Another possibility: If a person contracts certain diseases, having energy reserves to draw on (in the form of fat) can aid in the recovery process. And energy reserves can be useful if someone is experiencing grief and has little appetite for an extended period. In addition, some of the fat that women tend to put on in their 40s and 50s produces estrogen that substitutes partially for the estrogen that is no longer produced by their ovaries after menopause. That natural form of estrogen replacement may help reduce the risk of osteoporosis and there may be other health benefits from it as well. Together these possible benefits from a moderate amount of weight gain could account for why it can be so hard to lose those “last 5 pounds” (or last 10 or 15 pounds). It might be that your body is holding onto that weight for good reason.

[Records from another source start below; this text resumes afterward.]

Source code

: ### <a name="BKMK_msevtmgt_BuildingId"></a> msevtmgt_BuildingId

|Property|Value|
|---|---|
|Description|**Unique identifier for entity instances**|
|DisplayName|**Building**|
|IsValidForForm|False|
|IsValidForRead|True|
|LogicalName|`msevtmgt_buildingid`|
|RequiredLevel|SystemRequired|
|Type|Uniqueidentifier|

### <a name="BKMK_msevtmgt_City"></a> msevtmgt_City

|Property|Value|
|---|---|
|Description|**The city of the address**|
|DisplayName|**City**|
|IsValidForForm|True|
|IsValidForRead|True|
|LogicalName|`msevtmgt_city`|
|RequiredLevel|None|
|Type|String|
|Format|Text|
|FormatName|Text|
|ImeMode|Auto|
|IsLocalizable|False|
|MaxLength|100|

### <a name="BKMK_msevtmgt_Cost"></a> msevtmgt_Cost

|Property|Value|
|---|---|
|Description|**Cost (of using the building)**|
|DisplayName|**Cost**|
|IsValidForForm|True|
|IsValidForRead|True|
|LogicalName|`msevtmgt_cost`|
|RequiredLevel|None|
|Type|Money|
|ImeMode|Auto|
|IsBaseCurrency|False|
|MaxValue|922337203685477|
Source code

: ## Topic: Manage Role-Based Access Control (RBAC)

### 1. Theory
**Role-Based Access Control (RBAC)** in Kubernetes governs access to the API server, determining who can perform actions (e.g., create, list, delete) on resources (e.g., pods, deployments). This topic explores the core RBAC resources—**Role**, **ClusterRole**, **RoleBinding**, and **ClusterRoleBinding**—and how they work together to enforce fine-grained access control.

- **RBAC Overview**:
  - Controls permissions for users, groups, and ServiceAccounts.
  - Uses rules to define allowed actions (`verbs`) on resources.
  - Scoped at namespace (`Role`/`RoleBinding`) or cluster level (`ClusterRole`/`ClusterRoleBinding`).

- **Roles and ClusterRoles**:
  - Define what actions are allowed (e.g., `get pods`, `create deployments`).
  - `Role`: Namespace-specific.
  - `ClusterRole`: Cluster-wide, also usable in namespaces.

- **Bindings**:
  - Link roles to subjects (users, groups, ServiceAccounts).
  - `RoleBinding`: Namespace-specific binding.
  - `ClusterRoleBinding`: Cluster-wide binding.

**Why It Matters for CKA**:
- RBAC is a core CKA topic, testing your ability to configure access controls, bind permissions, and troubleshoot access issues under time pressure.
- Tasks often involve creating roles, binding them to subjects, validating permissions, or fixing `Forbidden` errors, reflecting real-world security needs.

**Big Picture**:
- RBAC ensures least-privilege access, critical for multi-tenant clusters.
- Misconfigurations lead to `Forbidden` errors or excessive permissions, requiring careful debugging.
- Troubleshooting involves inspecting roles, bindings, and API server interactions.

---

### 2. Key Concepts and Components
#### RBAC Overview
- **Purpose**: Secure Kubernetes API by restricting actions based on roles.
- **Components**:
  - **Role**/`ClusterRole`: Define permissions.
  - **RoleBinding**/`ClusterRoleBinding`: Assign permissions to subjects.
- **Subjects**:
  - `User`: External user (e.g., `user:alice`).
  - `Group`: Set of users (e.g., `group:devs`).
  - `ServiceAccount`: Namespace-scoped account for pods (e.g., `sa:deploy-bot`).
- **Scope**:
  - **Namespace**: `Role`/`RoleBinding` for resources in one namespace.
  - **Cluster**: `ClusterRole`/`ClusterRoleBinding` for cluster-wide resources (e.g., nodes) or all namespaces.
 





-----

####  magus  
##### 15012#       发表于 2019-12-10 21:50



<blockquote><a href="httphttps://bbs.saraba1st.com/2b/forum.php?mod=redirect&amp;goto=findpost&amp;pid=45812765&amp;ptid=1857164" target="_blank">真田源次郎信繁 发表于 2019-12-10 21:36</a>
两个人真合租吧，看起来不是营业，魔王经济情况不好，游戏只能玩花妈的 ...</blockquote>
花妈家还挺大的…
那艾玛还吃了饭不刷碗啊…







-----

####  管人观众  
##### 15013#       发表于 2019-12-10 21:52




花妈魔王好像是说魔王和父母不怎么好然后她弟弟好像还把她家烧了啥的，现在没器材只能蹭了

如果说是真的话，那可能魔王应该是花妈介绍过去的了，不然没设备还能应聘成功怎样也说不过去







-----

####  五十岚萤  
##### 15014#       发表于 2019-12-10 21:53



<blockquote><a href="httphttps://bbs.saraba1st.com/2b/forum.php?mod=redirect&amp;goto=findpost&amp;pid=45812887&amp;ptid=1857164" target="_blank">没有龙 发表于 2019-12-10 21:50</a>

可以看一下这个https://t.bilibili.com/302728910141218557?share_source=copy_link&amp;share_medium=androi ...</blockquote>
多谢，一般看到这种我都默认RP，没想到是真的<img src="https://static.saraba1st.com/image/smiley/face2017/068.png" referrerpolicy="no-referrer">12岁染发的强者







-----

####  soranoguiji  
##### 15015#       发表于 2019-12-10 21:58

Nonverbal communication and weight

A third way to look at weight differently involves nonverbal communication. Picture in your mind an ideal grandmother and grandfather. You might picture a pair of smiling older folks who are at least a little plump. The presence of that padding may convey gentleness and approachability to young people. Plus, acquiring some padding may increase a person’s huggability. Of course, someone who is thin can be a terrific grandparent, but a bit of padding might make it easier to be terrific in that role. And these ideas about nonverbal communication don’t just apply to older adults. Parents of young children may find that natural cushioning is helpful when holding and hugging their offspring.

Before finishing, let’s clarify a couple of things. This discussion about weight should not be regarded as medical advice, but rather as a presentation of thought-provoking ideas for your consideration. And this discussion is not an endorsement of reckless eating habits—routinely eating until we feel completely stuffed or primarily eating “junk food” is clearly not going to promote our well-being.

As we start a new year, let’s remember that there are notable problems with the definitions that are commonly used when weight is discussed. It might be that over half of us are at a weight that can genuinely be viewed as sensible. Let’s be open to the idea that it’s natural and beneficial for most of us to put on some weight as we go through adulthood. Let’s think about how some weight gain may affect our nonverbal communication in positive ways as we grow older. We might come to the conclusion that we don’t need to lose those last 5 (or 15) pounds. If that is our conclusion, we can take the time and energy that we would have devoted to attempts at weight loss and instead use those resources in ways that are more productive and satisfying.